Strengthen data capabilities. After building an end-to-end data engine for one initiative, companies can strengthen it by hiring and training the right kind of people, such as data engineers, to ensure that capabilities take root inside the organization, and by developing data-engineering tools to manage data pipelines extending from the source to the curated data repository.

Pay attention to data governance. Insurers can enforce consistent data standards and quality controls by creating a dedicated data organization that includes a chief data officer, data stewards or owners, and data scientists. It is also important for insurers to institute data policies and set up operating models that can help break silos and ensure the smooth flow of data. By focusing on meta­­data management, insurers can build a catalog of data assets and a business dictionary.

Stage the process. Finally, executives must plan the implementation in phases. A step- by-step approach, starting with one experiment, ensures that companies prioritize the scope of the process. An incremental approach permits gradual investments while delivering value along the way. Although the first data-driven solution can be up and running in six to nine months, it needs to be scaled rapidly over the next two or three years even as the insurer sets up other pilots.

Insurers can rapidly deploy next-generation data engines for data-driven decision making, and the returns, too, will flow in quickly. Consider a large European insurer that has successfully built rich profiles of customers by complementing its internal data with data from external systems and open public data platforms. Until 2013, the carrier stored its data in three silos: motor, nonmotor, and life insurance. Since then, it has consolidated its data in a data lake; and it has developed a data engine, based on an open-source software framework, for storing data and running applications off clusters of commodity hardware. Its goals were to decouple the data lake, which provides in­divid­ual customer profiles and their port­folios, from the vertical system (motor, nonmotor, and life) and to store all of the information in the same place.

The insurer quickly learned the importance of focusing on the quality of data, which is a major problem worldwide. (See “How to Avoid the Big Data Trap,” BCG article, June 2015.) The system stores all of the data necessary for price calculations—such as the number of kilometers driven, the speed, and the number of accelerations—in a structured format. In response to privacy concerns and regulatory restrictions, the company stores the data in aggregated, anonymized form, rather than as detailed data on each trip that a driver takes.

The company started by setting up just two use cases; but in the medium term, it plans to integrate its systems to become more proactive, to develop event-driven applications, and to support cases in real time. Because it has a data lake, the company will be able to inject enriched data into its decision making and work on predictive models and algorithms in its data laboratory. The results are encouraging. The company now sells auto insurance policies that leverage telematics with decent margins, has better clients (as measured by renewals, ­repeat business, and purchase of other products) today than it had previously, and experiences no delays in settling claims. The carrier’s analytics-based algorithm is su­perior to its actuarial algorithm for car insurance, and its customer churn ratios have fallen to historic lows since it switched to the new data engine.

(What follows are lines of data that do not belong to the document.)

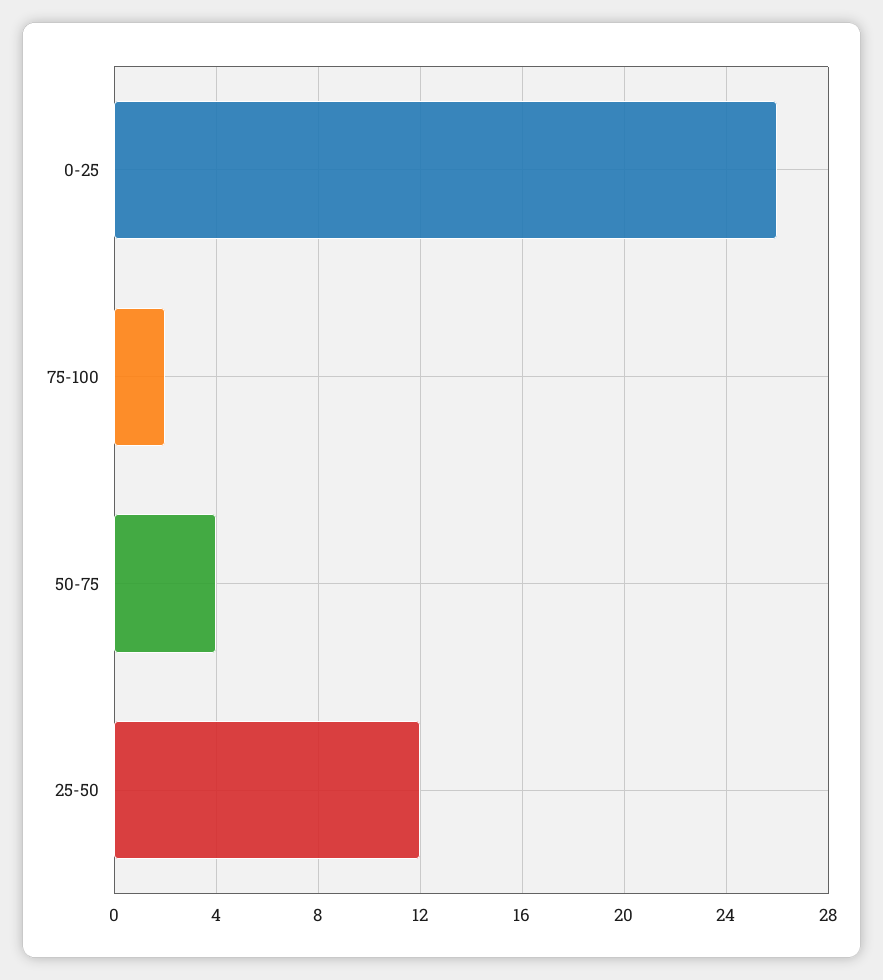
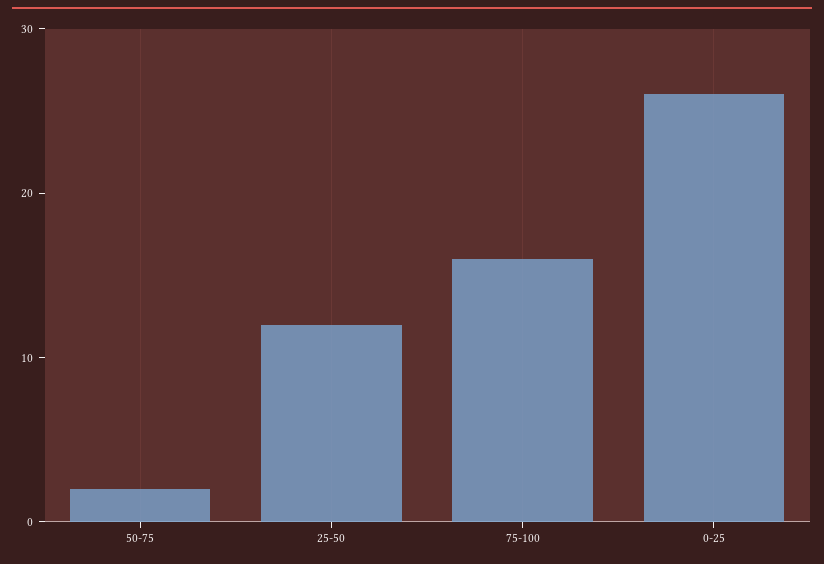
  {
    "0-25": 26,
-   "75-100": 2,
+   "75-100": 16,
-   "50-75": 4,
+   "50-75": 2,
    "25-50": 12
  }

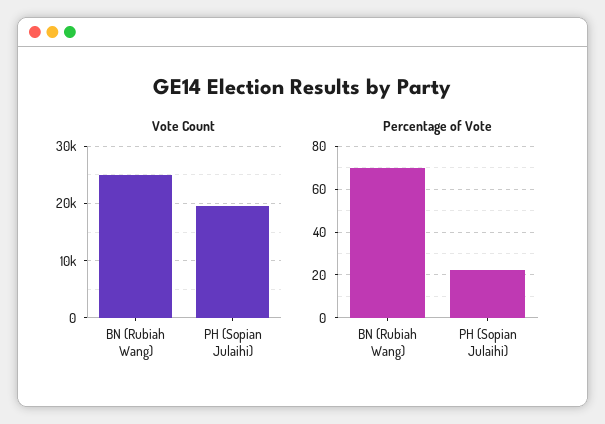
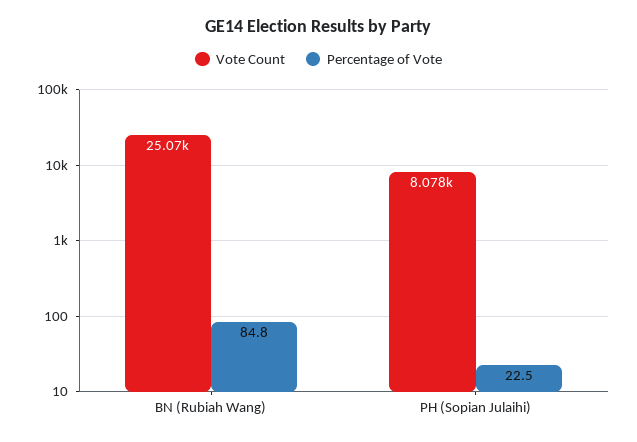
  {
    "Vote Count": {
      "BN (Rubiah Wang)": 25070,
-     "PH (Sopian Julaihi)": 20000
+     "PH (Sopian Julaihi)": 8078
    },
    "Percentage of Vote": {
-     "BN (Rubiah Wang)": 70,
+     "BN (Rubiah Wang)": 84.8,
      "PH (Sopian Julaihi)": 22.5
    }
  }

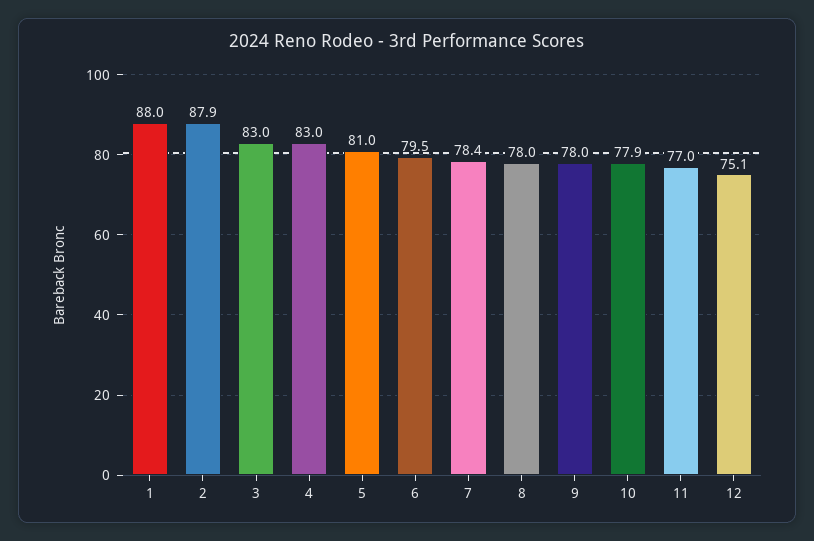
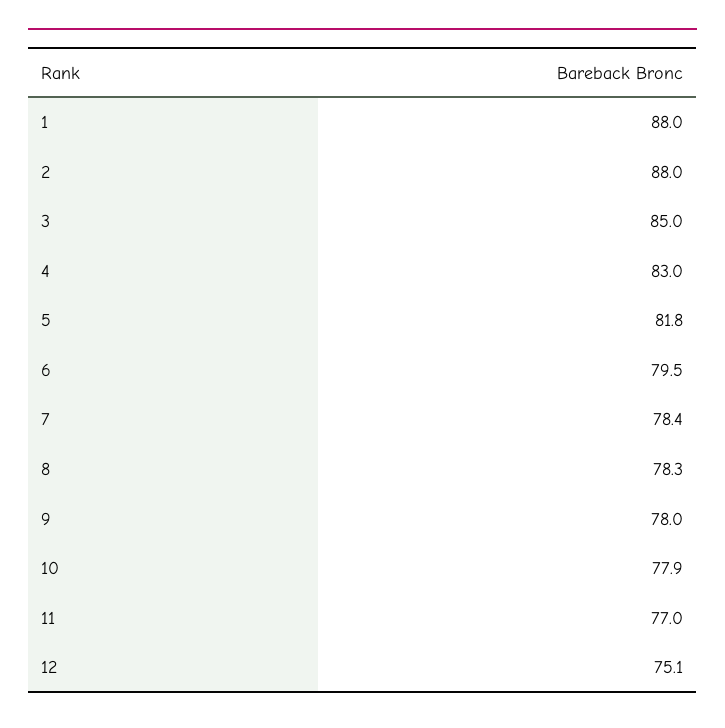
  {
    "1": 88,
-   "2": 87.9,
+   "2": 88,
-   "3": 83,
+   "3": 85,
    "4": 83,
-   "5": 81,
+   "5": 81.8,
    "6": 79.5,
    "7": 78.4,
-   "8": 78,
+   "8": 78.3,
    "9": 78,
    "10": 77.9,
    "11": 77,
    "12": 75.1
  }

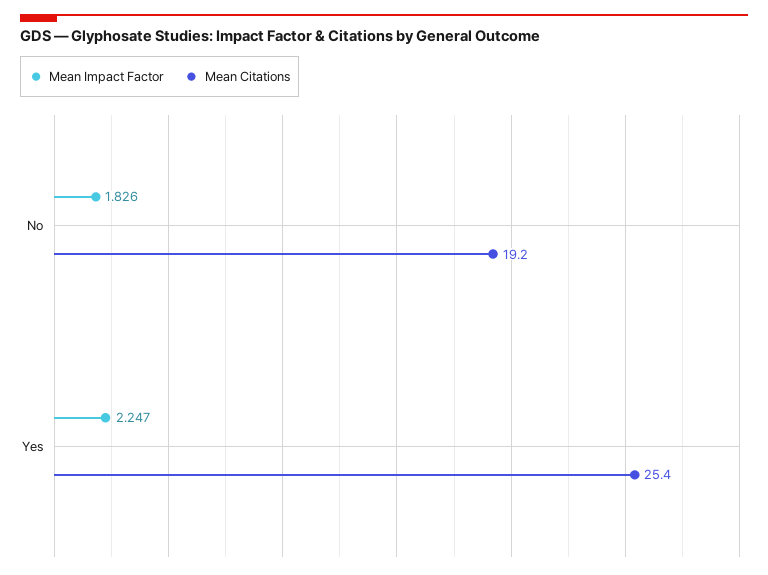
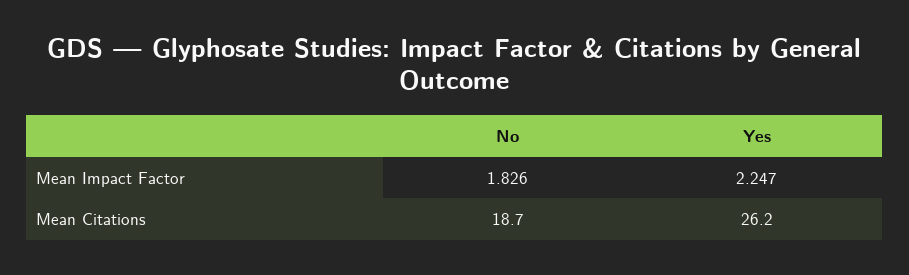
  {
    "Mean Impact Factor": {
      "No": 1.826,
      "Yes": 2.247
    },
    "Mean Citations": {
-     "No": 19.2,
+     "No": 18.7,
-     "Yes": 25.4
+     "Yes": 26.2
    }
  }

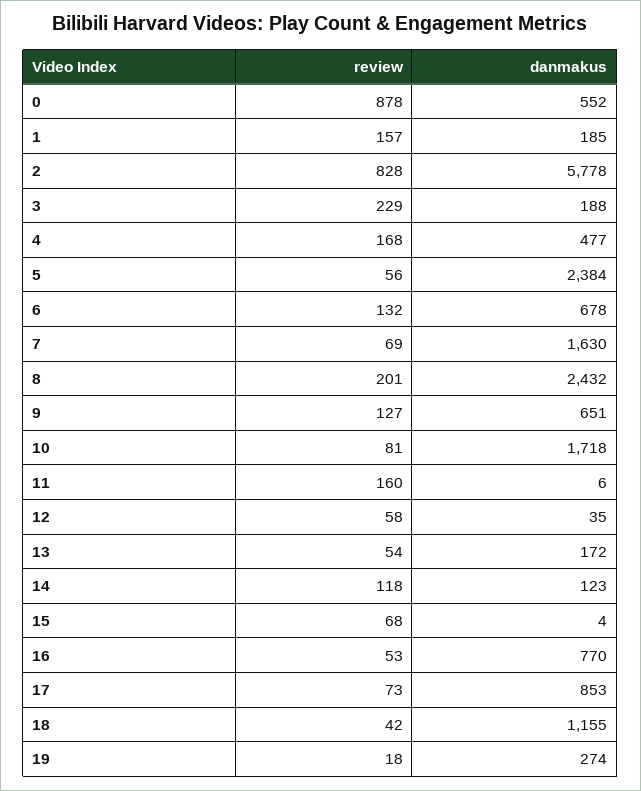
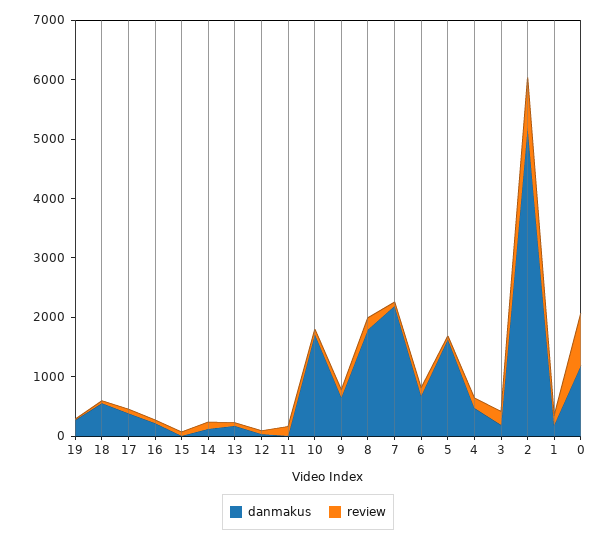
  {
    "review": {
      "0": 878,
      "1": 157,
      "2": 828,
      "3": 229,
      "4": 168,
      "5": 56,
      "6": 132,
      "7": 69,
      "8": 201,
      "9": 127,
      "10": 81,
      "11": 160,
      "12": 58,
      "13": 54,
      "14": 118,
      "15": 68,
      "16": 53,
      "17": 73,
      "18": 42,
      "19": 18
    },
    "danmakus": {
-     "0": 552,
+     "0": 1200,
      "1": 185,
-     "2": 5778,
+     "2": 5200,
      "3": 188,
      "4": 477,
-     "5": 2384,
+     "5": 1600,
      "6": 678,
-     "7": 1630,
+     "7": 2200,
-     "8": 2432,
+     "8": 1800,
      "9": 651,
      "10": 1718,
      "11": 6,
      "12": 35,
      "13": 172,
      "14": 123,
      "15": 4,
-     "16": 770,
+     "16": 200,
-     "17": 853,
+     "17": 400,
-     "18": 1155,
+     "18": 600,
      "19": 274
    }
  }

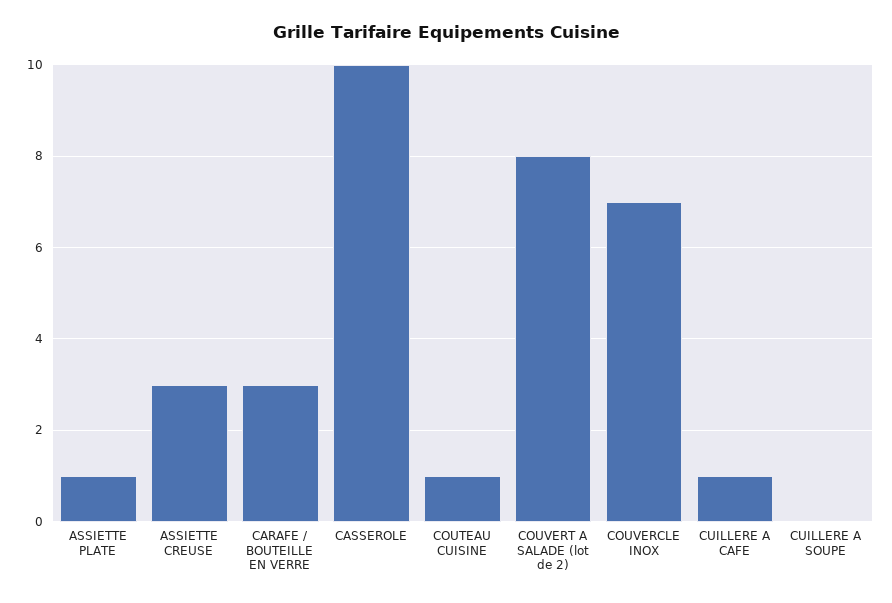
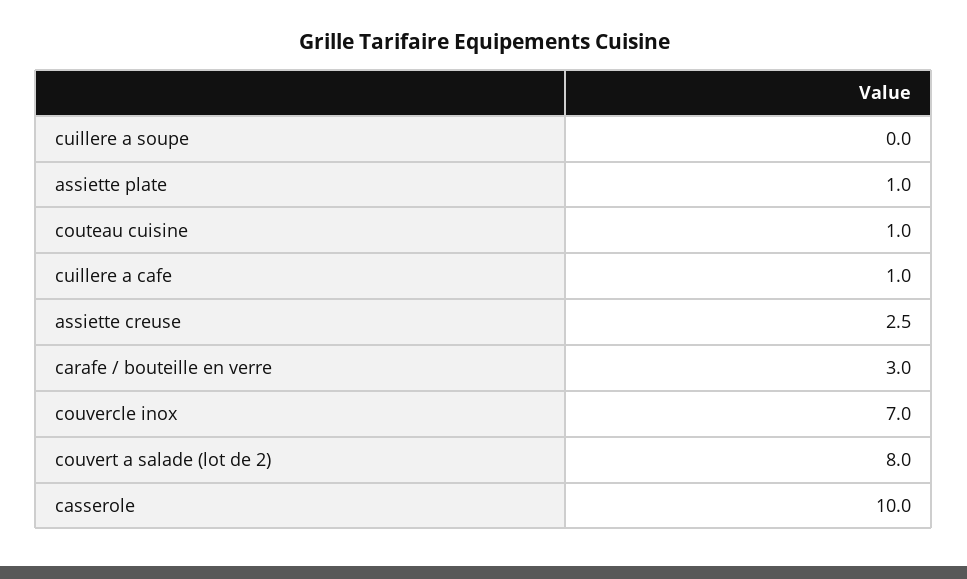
  {
    "ASSIETTE PLATE": 1,
-   "ASSIETTE CREUSE": 3,
+   "ASSIETTE CREUSE": 2.5,
    "CARAFE / BOUTEILLE EN VERRE": 3,
    "CASSEROLE": 10,
    "COUTEAU CUISINE": 1,
    "COUVERT A SALADE (lot de 2)": 8,
    "COUVERCLE INOX": 7,
    "CUILLERE A CAFE": 1,
    "CUILLERE A SOUPE": 0
  }

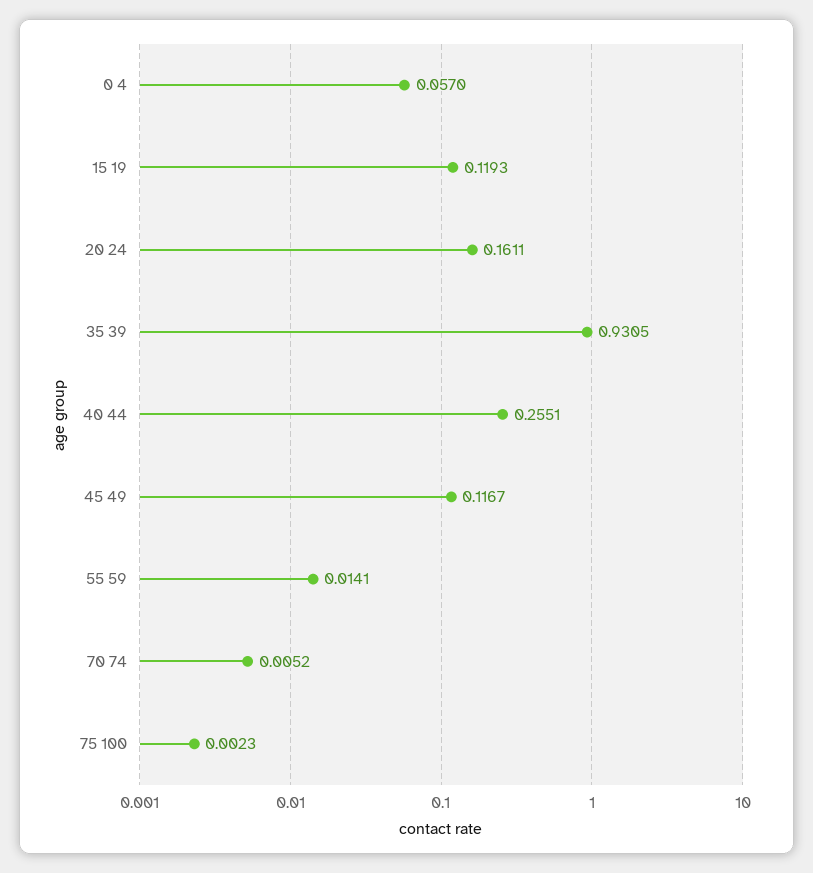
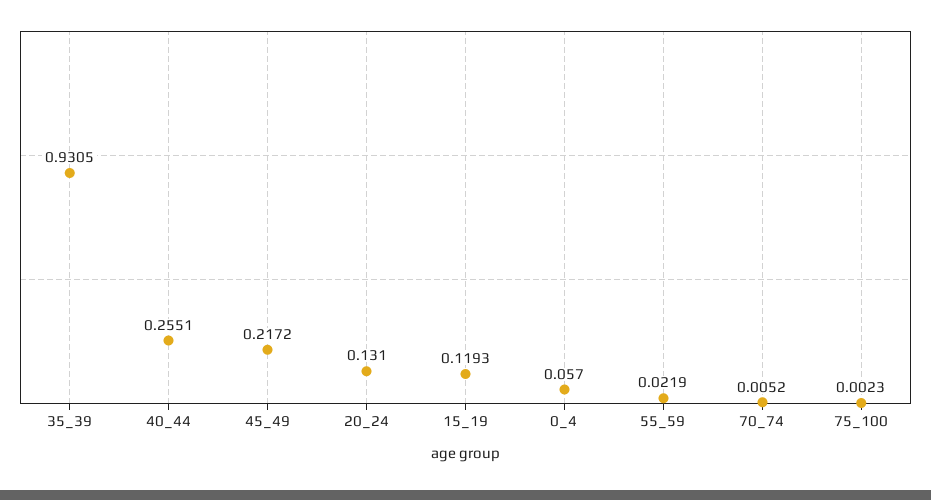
  {
    "0 4": 0.057,
    "15 19": 0.1193,
-   "20 24": 0.1611,
+   "20 24": 0.131,
    "35 39": 0.9305,
    "40 44": 0.2551,
-   "45 49": 0.1167,
+   "45 49": 0.2172,
-   "55 59": 0.0141,
+   "55 59": 0.0219,
    "70 74": 0.0052,
    "75 100": 0.0023
  }

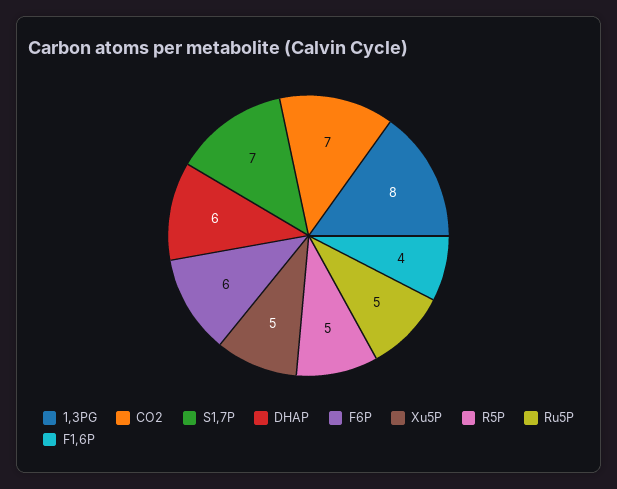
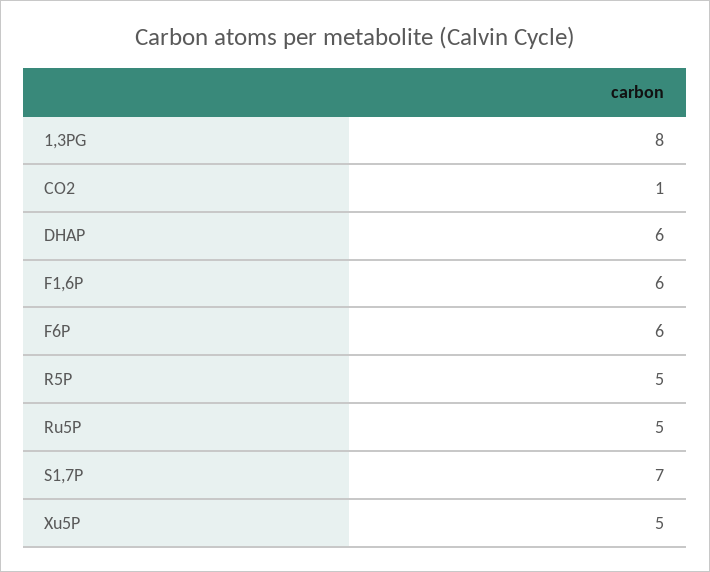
  {
    "1,3PG": 8,
-   "CO2": 7,
+   "CO2": 1,
    "S1,7P": 7,
    "DHAP": 6,
    "F6P": 6,
    "Xu5P": 5,
    "R5P": 5,
    "Ru5P": 5,
-   "F1,6P": 4
+   "F1,6P": 6
  }

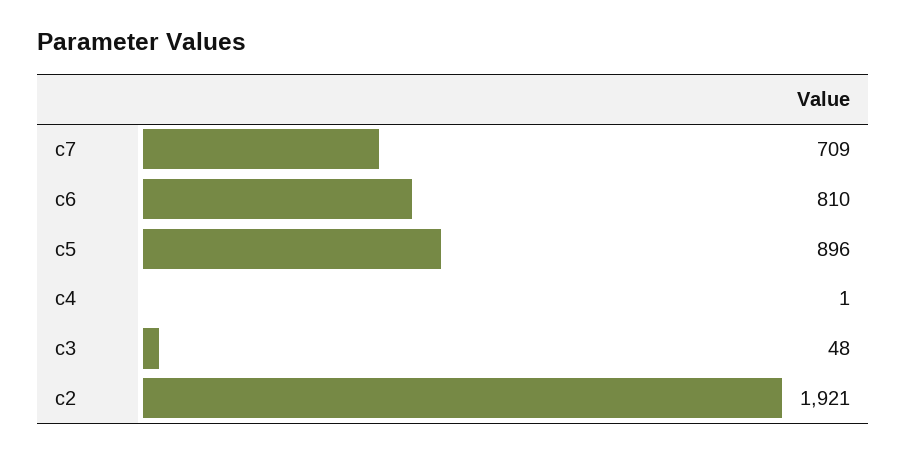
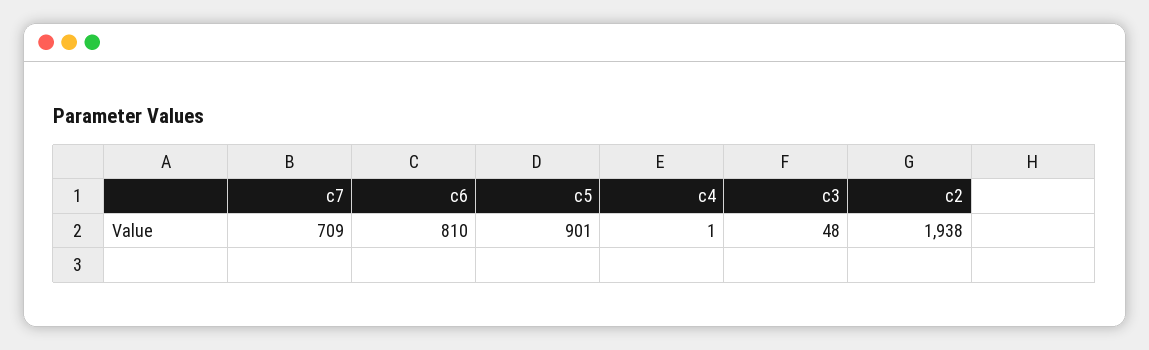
  {
    "c7": 709,
    "c6": 810,
-   "c5": 896,
+   "c5": 901,
    "c4": 1,
    "c3": 48,
-   "c2": 1921
+   "c2": 1938
  }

As the volume and the variety of data available to insurers rise exponentially, companies have to figure out how to gather, store, combine, and study all manner of data, so they can develop data-based insights that will help them serve customers better. That’s why every company needs to focus on designing a new data engine to serve as a critical enabler of data-­driven decision making. Only insurers that make the right design and implementation choices with regard to data engines will succeed in the future.